WRITTEN INSTRUCTION: Reproduce every line of text in the records below word for word, leaving the pictures out of your answer.
-*-*-
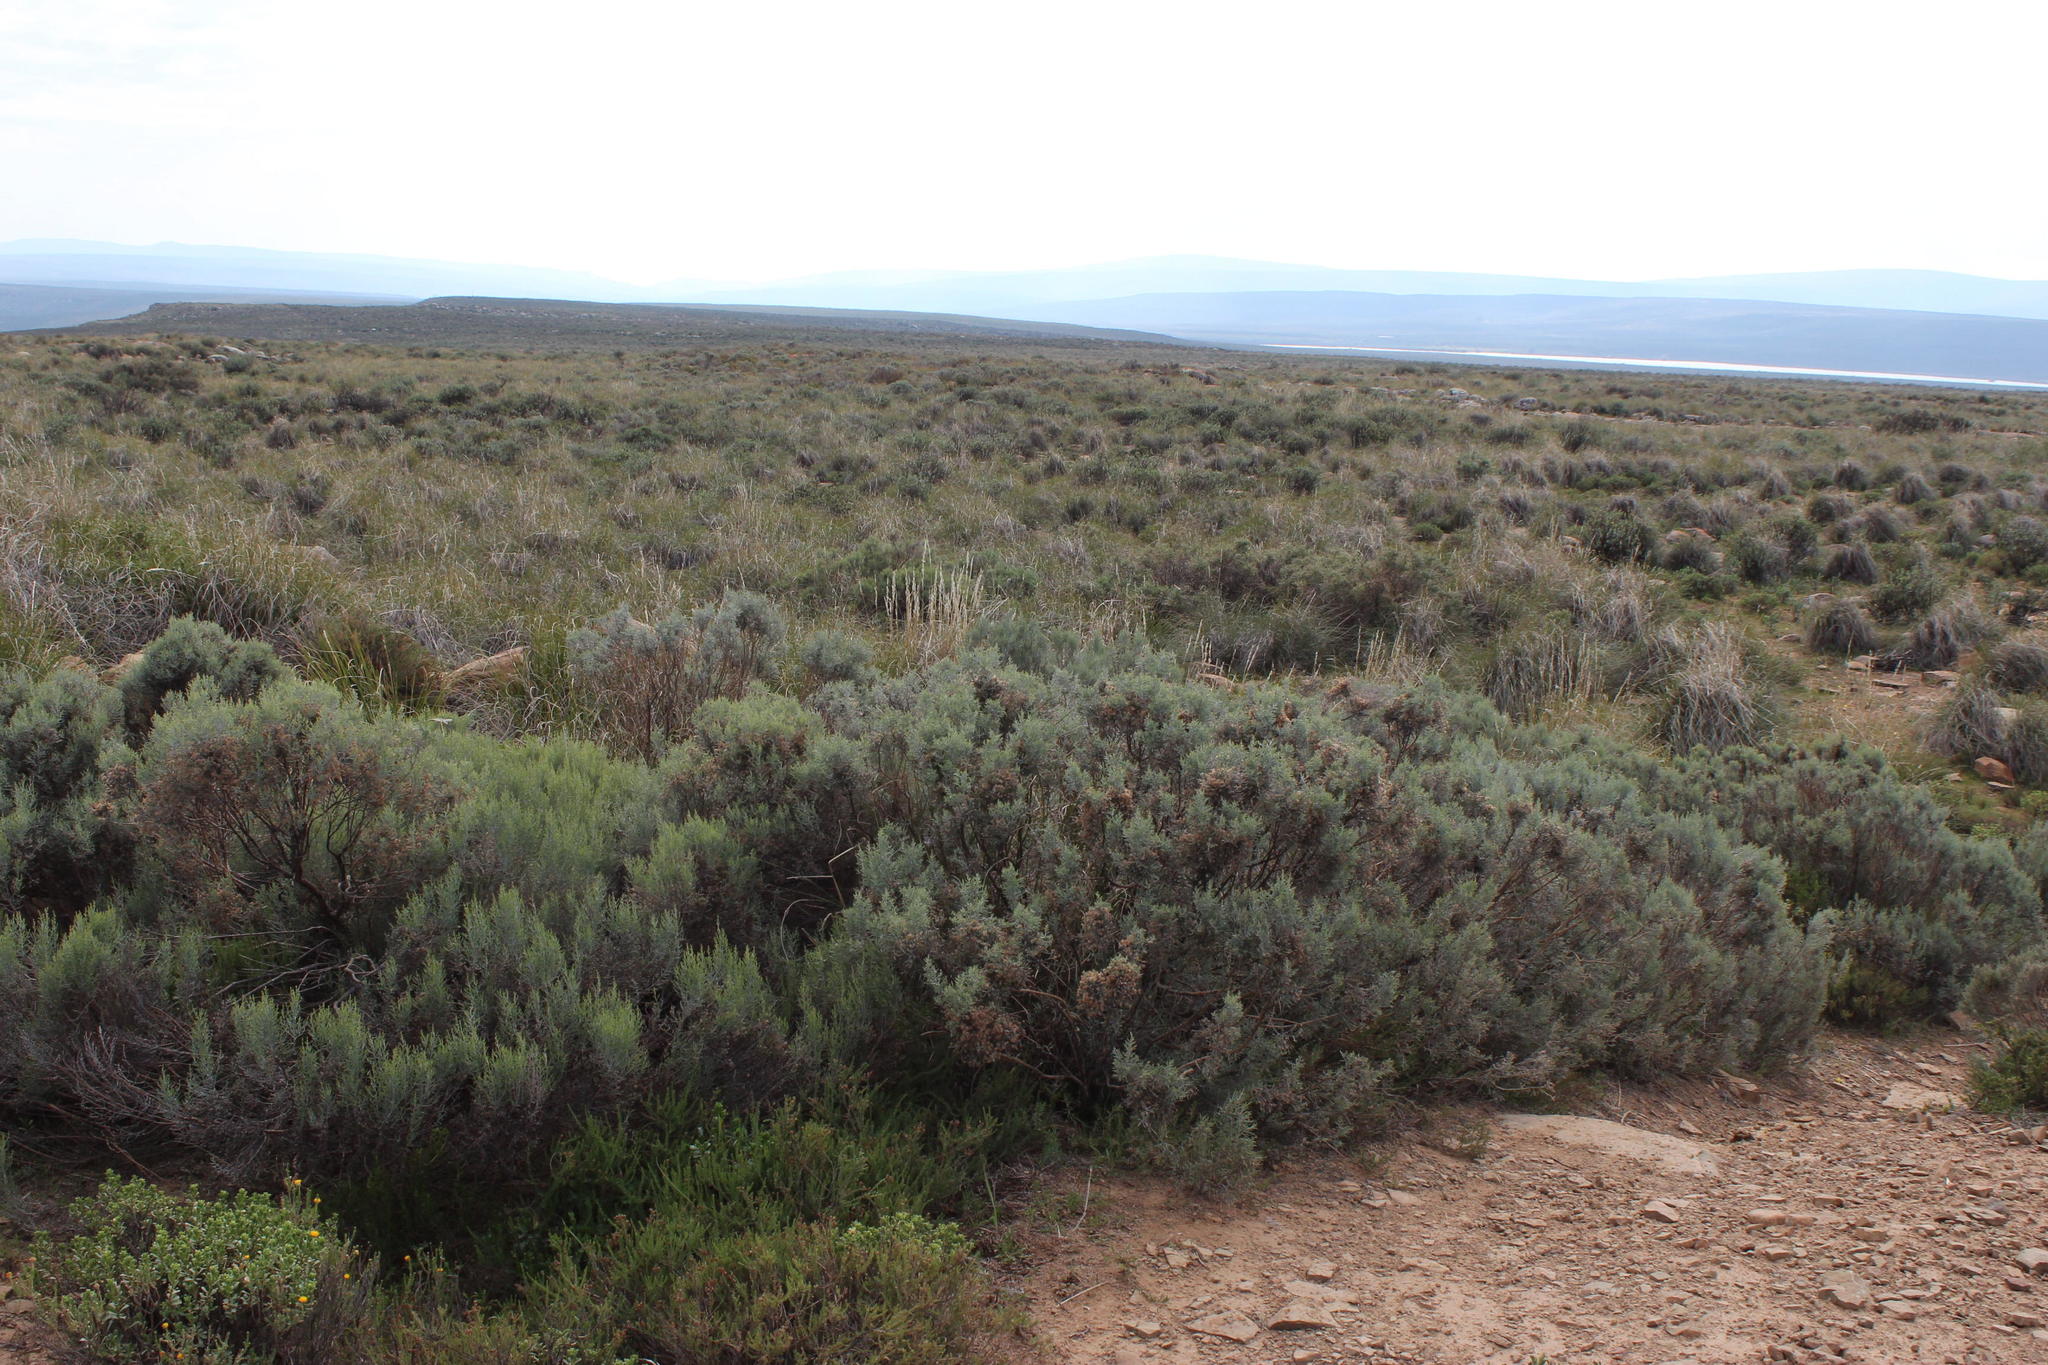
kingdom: Plantae
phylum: Tracheophyta
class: Magnoliopsida
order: Asterales
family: Asteraceae
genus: Dicerothamnus
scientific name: Dicerothamnus rhinocerotis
-*-*-
REPLY:
kingdom: Plantae
phylum: Tracheophyta
class: Magnoliopsida
order: Asterales
family: Asteraceae
genus: Dicerothamnus
scientific name: Dicerothamnus rhinocerotis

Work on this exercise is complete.